### EXTRACT PROVIDED
————————

Friday, November 29, 2013

Reclaiming Ritual

D.N.A. Candle - Vanitas II by GlendonMellow
This holiday season I am discovering the joy of reclaiming ritual – realigning my holiday plans with my desire for genuine connection, rather than following the rote scripts of how holidays are “supposed” to be celebrated. For many years I rejected the traditions of most holidays as I decided that it did not make sense to blindly follow a prescriptive observance created by people with values quite different from my own. This decision, however, led to many years of sterile holidays – holidays that had been stripped of traditions I did not feel connected with, and yet still empty because I had not replaced these rejected traditions with new ways of celebrating. This year I am working to realign my holiday celebrations by developing meaningful rituals that speak to my own deep truths and to the essential value each holiday is trying to honor.  I have been learning how to create rituals for the past year or so, and the ceremony that marked my 30th birthday last February was the first time I designed my own ritual. Redesigning Hanukkah is my first experiment of this year, and so far the new celebration is incredibly meaningful for me. This year’s observance feels more alive and vibrant than any Hanukkah I’ve ever experienced, and is also a much more accurate reflection of my own spiritual beliefs. Additionally, the process of co-creating the ritual has been an unbelievably powerful experience. In order to create this new ritual, we needed to reflect on what Hanukkah means to us, and what aspects of the holiday resonate for each of us personally. This was a difficult task for me because I have many layers of fond memories and connection to particular moments I spent with people on Hanukkah that mean a lot to me, but aren’t actually connected to the holiday observance. Going through this process has helped me to separate those positive memories from the holiday rituals I do not find as meaningful.


I have been on a journey of spiritual discovery for the past several years, trying to figure out where the religion of my childhood fits into my adult spirituality. I am not religious, but do feel a powerful connection to all beings, to my ancestors and descendants, and to the ineffable mysteries of the Universe. Growing up, I always felt connected to the ritual aspects of Judaism, particularly to the ritual objects and ways of marking time in community. As I continue to explore the power of ritual in my life, I am starting to see how I can merge the Jewish calendar and connection to family and community with more authentic and meaningful rituals in my life. This new approach of reclaiming holidays is leaving me with a much more satisfying experience than my previous tactic of rejecting them outright. I still haven’t figured out most American holidays such as Thanksgiving, which continues to be a rather distressing day of overconsumption and chit chat, but hopefully by this time next year I’ll be ready to create a more meaningful Thanksgiving experience as well.

Wednesday, November 27, 2013

The Power of Reframing

Photo by Liz Acosta
As I continue to talk back to the negative voices in my head, I am discovering how effect it is to reframe the shadows in myself that these voices condemn. There is a purpose and positive aspect to all of my struggles, and embracing this is a powerful means of counteracting the negative voices with gratitude rather than with an internal shouting match. For example, yesterday I was struggling to redirect a negative coping strategy of overeating, replacing it with journaling to figure out why I was feeling the need to numb my emotions. I was successfully able to intervene at that moment, and to discover the subconscious emotional issue that I was trying to avoid thinking about. In that moment I felt a deep gratitude for the more destructive coping strategy, because it is a powerful indicator that can tell me when I have needs that are not being met. This gives me the opportunity to reassess the present moment, adjust what I’m doing, and actually improve the situation rather than continuing to suppress my own reality. These older habits are actually beautiful gifts that afford me self-awareness, and are therefore incredibly valuable. I have never felt this way about habits I am trying to shed, and it was a moment of deep liberation.

————————

### WHAT THIS EXERCISE ASKS
**a.** Answer these questions using the blog entries above:
(i) What occasion was the first time the writer designed a personal ritual?
(ii) Which American holiday does the writer say still hasn't been figured out?
(iii) In the entry on reframing, what did the writer use in place of overeating?
**b.** Translate this sentence from the blog entries into Spanish: "Redesigning Hanukkah is my first experiment of this year, and so far the new celebration is incredibly meaningful for me."
**c.** Extend the blog entry on reframing with a few more sentences, picking up after its final line.

### GIVEN ENTRIES
————————

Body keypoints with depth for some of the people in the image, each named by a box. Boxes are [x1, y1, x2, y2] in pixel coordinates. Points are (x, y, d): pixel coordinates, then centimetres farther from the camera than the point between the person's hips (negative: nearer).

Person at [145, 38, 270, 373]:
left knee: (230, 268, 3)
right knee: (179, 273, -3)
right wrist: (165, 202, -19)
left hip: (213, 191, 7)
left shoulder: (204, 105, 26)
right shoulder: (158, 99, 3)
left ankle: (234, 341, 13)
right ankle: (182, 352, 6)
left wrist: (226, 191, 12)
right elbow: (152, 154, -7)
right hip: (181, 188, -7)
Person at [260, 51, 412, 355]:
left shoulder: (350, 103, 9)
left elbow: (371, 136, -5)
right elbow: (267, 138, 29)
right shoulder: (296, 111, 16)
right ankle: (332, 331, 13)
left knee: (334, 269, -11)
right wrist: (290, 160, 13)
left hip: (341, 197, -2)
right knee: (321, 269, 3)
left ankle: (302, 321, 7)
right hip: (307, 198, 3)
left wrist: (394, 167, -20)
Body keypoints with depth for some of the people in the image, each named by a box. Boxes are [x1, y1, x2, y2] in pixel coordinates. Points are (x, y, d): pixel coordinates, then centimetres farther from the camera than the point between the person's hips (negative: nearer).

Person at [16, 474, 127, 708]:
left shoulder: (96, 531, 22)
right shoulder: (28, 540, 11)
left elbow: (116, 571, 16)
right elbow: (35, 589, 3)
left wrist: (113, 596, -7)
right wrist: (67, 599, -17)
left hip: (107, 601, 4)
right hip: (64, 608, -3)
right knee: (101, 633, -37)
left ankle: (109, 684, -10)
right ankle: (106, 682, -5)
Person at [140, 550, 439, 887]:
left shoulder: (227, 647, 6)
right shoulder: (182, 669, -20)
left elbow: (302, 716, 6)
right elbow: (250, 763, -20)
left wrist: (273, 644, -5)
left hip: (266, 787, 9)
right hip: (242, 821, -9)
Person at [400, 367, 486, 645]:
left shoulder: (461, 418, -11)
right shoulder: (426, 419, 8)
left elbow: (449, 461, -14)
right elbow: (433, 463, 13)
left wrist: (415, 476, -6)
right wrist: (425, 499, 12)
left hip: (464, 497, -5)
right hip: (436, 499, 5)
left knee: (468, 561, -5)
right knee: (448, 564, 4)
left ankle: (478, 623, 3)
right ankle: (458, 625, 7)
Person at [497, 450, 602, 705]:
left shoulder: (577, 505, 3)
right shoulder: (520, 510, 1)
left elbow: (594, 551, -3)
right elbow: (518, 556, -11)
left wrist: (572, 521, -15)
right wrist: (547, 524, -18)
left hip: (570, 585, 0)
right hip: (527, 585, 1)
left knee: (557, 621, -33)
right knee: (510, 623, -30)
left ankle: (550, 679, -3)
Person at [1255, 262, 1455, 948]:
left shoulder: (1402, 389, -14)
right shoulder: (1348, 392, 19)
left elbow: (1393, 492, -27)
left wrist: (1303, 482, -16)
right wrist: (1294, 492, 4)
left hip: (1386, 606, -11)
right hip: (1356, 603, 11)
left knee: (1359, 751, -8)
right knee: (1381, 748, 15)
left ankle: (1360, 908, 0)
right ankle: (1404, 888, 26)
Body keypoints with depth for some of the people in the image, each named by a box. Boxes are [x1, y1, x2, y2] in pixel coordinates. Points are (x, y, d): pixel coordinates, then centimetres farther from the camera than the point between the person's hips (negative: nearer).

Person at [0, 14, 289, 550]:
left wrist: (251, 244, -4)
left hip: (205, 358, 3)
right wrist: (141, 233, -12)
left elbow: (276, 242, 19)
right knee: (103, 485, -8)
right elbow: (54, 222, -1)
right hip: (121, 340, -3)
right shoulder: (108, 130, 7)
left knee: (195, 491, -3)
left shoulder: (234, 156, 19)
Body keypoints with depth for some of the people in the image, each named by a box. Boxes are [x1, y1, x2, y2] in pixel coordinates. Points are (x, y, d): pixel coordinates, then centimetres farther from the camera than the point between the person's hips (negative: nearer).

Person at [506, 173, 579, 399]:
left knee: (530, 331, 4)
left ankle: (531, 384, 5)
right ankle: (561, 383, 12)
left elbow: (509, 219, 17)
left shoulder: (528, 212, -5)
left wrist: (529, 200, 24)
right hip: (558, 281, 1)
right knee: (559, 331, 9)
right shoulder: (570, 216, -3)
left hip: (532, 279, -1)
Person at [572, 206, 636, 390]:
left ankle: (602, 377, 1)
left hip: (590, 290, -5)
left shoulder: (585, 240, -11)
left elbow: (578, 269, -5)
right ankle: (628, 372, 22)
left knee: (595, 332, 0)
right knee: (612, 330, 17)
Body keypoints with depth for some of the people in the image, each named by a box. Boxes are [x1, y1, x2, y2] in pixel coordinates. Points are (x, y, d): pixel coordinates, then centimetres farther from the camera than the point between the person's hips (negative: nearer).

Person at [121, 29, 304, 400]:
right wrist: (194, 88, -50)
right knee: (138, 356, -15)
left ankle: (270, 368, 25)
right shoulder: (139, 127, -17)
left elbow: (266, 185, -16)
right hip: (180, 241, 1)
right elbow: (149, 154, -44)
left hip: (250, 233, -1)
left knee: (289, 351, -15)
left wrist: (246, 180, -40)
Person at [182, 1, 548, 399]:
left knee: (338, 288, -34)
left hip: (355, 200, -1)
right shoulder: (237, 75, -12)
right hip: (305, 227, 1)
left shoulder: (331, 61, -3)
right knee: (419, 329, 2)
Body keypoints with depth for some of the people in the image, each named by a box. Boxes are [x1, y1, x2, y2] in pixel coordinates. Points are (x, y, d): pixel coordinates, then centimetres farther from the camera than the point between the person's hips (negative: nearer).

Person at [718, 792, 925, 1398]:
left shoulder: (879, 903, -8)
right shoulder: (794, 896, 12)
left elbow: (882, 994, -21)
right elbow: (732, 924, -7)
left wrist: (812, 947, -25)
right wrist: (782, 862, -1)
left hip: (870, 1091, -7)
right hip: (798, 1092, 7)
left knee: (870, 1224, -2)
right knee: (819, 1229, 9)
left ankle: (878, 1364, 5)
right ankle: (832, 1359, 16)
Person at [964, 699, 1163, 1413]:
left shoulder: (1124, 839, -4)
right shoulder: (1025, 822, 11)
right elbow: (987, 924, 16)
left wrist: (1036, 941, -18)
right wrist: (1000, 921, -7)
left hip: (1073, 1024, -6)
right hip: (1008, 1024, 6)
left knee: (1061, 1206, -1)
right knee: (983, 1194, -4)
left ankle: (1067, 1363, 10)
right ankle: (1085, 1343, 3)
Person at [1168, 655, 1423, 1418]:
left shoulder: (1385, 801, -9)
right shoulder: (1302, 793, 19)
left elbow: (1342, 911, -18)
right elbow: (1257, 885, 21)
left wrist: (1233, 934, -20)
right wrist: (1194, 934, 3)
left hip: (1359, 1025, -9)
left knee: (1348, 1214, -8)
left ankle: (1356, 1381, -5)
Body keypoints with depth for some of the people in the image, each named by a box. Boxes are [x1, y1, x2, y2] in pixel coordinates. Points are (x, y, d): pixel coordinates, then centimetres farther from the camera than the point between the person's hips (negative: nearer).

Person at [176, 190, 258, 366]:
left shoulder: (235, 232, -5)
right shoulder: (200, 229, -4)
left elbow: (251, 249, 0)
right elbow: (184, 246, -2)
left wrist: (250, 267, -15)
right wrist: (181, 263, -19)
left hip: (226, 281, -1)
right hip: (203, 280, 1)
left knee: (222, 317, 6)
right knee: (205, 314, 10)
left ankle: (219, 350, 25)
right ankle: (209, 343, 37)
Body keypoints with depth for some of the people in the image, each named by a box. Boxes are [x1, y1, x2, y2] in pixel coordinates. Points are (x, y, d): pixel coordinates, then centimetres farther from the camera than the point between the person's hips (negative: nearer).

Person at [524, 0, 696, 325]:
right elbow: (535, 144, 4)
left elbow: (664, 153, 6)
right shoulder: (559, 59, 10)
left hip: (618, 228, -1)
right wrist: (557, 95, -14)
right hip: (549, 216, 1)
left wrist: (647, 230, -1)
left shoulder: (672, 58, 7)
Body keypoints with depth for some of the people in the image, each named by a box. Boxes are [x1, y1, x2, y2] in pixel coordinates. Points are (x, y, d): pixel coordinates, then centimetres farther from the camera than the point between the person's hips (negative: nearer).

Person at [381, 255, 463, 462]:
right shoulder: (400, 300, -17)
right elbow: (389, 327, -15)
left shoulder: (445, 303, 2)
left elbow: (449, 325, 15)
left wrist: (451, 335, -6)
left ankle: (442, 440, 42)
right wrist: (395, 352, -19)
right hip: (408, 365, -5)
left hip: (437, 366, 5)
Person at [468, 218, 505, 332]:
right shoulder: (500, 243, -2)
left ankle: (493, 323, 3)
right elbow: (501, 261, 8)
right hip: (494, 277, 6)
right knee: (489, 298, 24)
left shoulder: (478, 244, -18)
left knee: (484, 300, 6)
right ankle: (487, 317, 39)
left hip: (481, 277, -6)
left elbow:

————————

### ANSWER LIST
**a.**
(i) The ceremony that marked the writer's 30th birthday last February.
(ii) Thanksgiving.
(iii) Journaling, to work out why the writer felt the need to numb their emotions.

**b.** Rediseñar Janucá es mi primer experimento de este año y, hasta ahora, la nueva celebración tiene un significado increíble para mí.

**c.**
In order to rewire my brain, I am studying the neural pathways that already exist so that I can better understand how to adjust the structure of my brain. One of the ways I can study my own brain is to re-read old journals. I have kept a journal since I was 5 years old on and off, and very consistently since I was 15. I was re-reading my journal from 15 to 17 years old yesterday, and was amazed by how well I knew my self and my issues then, and also by how quickly I believed they could be healed. At 17 I was surprised and dismayed to still be dealing with the same issues as I had been at 15. Little did I know I’d still be addressing many of them at 30! At 17 one area I was working on was patience. I thought I needed patience because I was almost an adult and still not fully self-actualized as the person I wanted to be, so I was working on having patience with myself as I continued to improve. I imagined it would take another year or two to “solve” all my problems and be exactly who I wanted to be – my highest self. This timeline seems laughable now, but I can still remember how long one year felt at that point, and how old I thought I was, how far behind in my process I imagined myself to be. I continue to struggle with patience at times and with unrealistic expectations for myself, and yet I have so much compassion for that naïve 17 year old, and for the still developing 30 year old I am today. 

Now I am reframing my process not as a goal-oriented struggle that has to be completed by some deadline, but as a lifelong journey of joyful liberation and gentle self-actualization. There is no “end,” at no point will I have achieved my goal of reaching my highest self. There is always more to uncover, more to discover, more to create, more to enjoy, more to envision, more to give and more to receive. Patience isn’t about being able to wait longer, it’s about seeing every moment as precious just as it is, without waiting for the “good” moments and numbing the “bad”. It’s about being here, now, in each moment as it unfolds. I am very excited by this new reframing technique, which I think can extend into many areas of my life. Have you used this technique successfully in your own process of self-transformation? I’d love to hear about it in the comments section if you have.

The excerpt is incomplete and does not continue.